Will sticks and stones topple thrones?

Brotherly love turned to conflict and estrangement is not an uncommon story in families. That’s why so many people are fascinated with the British Royal Family and the current meltdown between Princes Harry and William.

Prince Charles, now King Charles, and his sons Harry and William stand near Princess Diana’s hearse outside Westminster Abbey in London in September 1997.
(John Gaps III/AP)

We want to know what happened. They seemed bonded in the dark days after their mother Princess Diana’s untimely death and funeral in 1997.

Would grief not strengthen the ties that bind? Surely they would be inextricably bound for the rest of their lives after the traumatic loss of their beloved mother.

Yet when you consider the patriarchy, racism, misogyny and colonialism so deeply embedded in the British monarchy, their estrangement starts to make sense.

The ties that bind — or divide

But first, what do we know about sibling relationships? They are not well studied but we do know that these relationships can be sources of both risk and resilience.

Studies show that dysfunctional sibling relationships can result in concerning mental health outcomes — anxiety, depression and substance abuse. Or conversely, they can be great sources of support in healthy psycho-social development, providing strength in the face of adversity.

Siblings can also experience both types of relationships at different times. Even when sibling relationships are fraught with conflict, the very same siblings can display fierce loyalty to each other when criticized or attacked.

Next we need to bring in larger family dynamics and something called family systems theory — the idea that the whole is more powerful than the sum of its parts. Part of this rests on the notion that a deeper examination of what we see on the surface of families reveals what lies beneath.

External forces also operate in the larger ecology of families that play out in everyday life. Knowing the values and belief systems of families, including their cultural influences, helps us understand what bubbles up to the surface of sibling relationships. This seems particularly pertinent to the Harry and William situation.

Various Royal Family members stand on a balcony festooned with red and gold bunting looking out at the crowds. An elderly woman dressed in blue is in the centre.

• ENTRIES PROVIDED
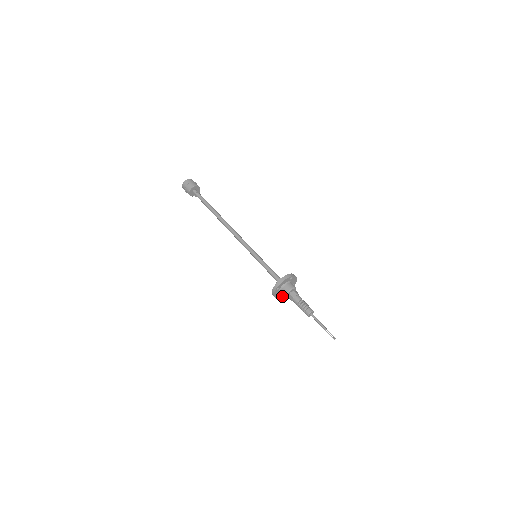
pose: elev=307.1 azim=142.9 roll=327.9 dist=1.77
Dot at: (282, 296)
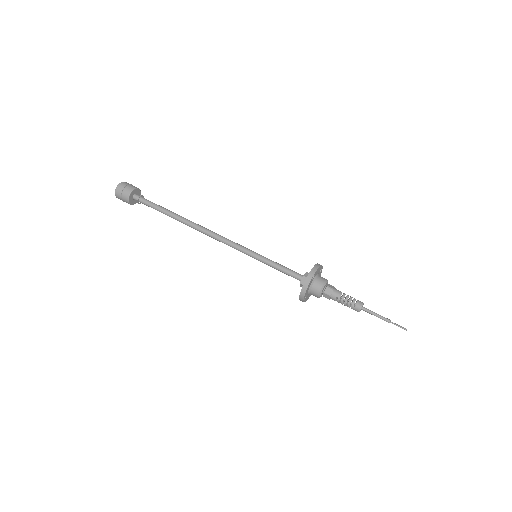
Dot at: (304, 301)
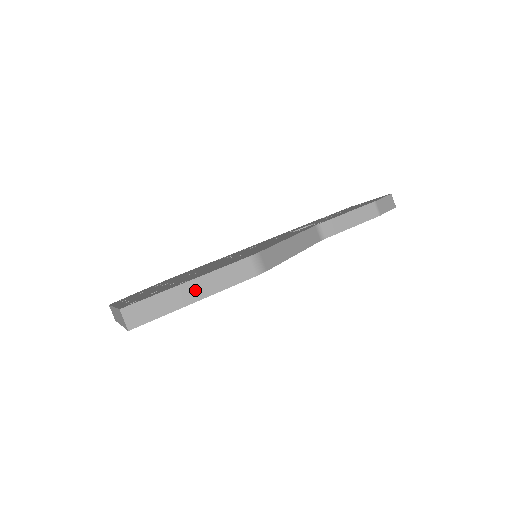
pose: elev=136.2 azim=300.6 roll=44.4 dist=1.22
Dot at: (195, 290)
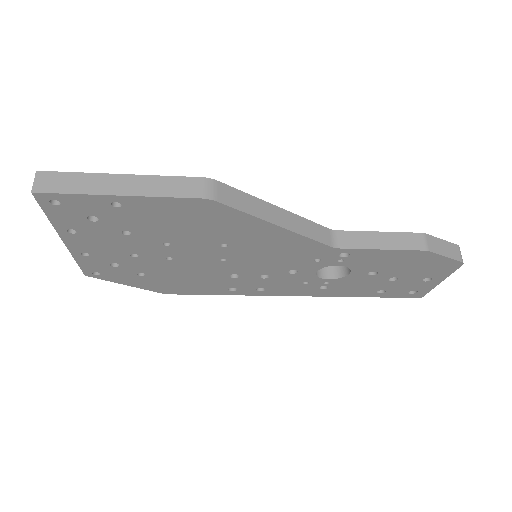
Dot at: (123, 184)
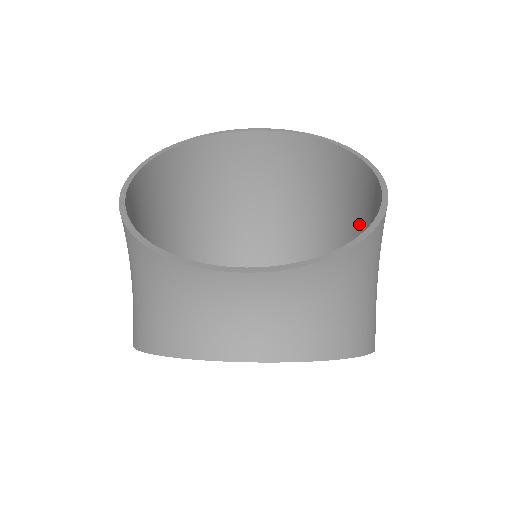
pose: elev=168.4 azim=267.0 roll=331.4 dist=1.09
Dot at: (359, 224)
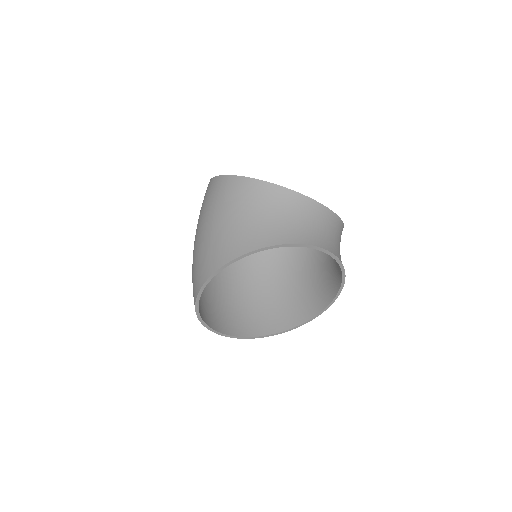
Dot at: (292, 261)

• WRITTEN TASK A
According to the article on Princes Harry and William, what can sibling relationships be sources of?
• WRITTEN TASK B
In the article on Princes Harry and William, turn the paragraph beginning "Studies show that dysfunctional sibling relationships" into a short list that keeps its main facts.
• WRITTEN TASK C
Carry on the article on Princes Harry and William from the point where it stops.

• ANSWER A
Both risk and resilience.

• ANSWER B
- Dysfunctional sibling relationships can lead to concerning mental health outcomes: anxiety, depression and substance abuse.
- Healthy sibling relationships can strongly support psycho-social development.
- They can provide strength in the face of adversity.

• ANSWER C
Members of the Royal Family gather on the balcony of Buckingham Palace in July 2018.
(AP Photo/Matt Dunham)

Scapegoating a family member

To better understand their relationship, it’s also helpful to know about triangles.

That means when two family members join forces against one, resulting in scapegoating. In his record-breaking memoir, Spare, Harry alleges that King Charles and Prince William have been doing this to him for many years.

Families employ scapegoating when they want to blame a family member for problems or use them to deflect from larger, more entrenched issues. Harry is seemingly the Royal Family’s scapegoat for other, more significant problems.

Let’s start with his uncle, Prince Andrew, who had an association with sex trafficker Jeffrey Epstein and has allegedly sexually abused an underaged girl. The Royal Family paid £12 million, almost $20 million, to settle a lawsuit with one of his accusers.

Andrew, an accused sex offender, was purportedly Queen Elizabeth’s favourite child, and he’s polling higher than Harry and Meghan in surveys of older British people.

Fairness and favouritism are also known to undermine sibling relationships. Obviously, the monarchy is literally based on the institutionalized favouritism of lineage. The crown is passed on by birth order and until recently, gender.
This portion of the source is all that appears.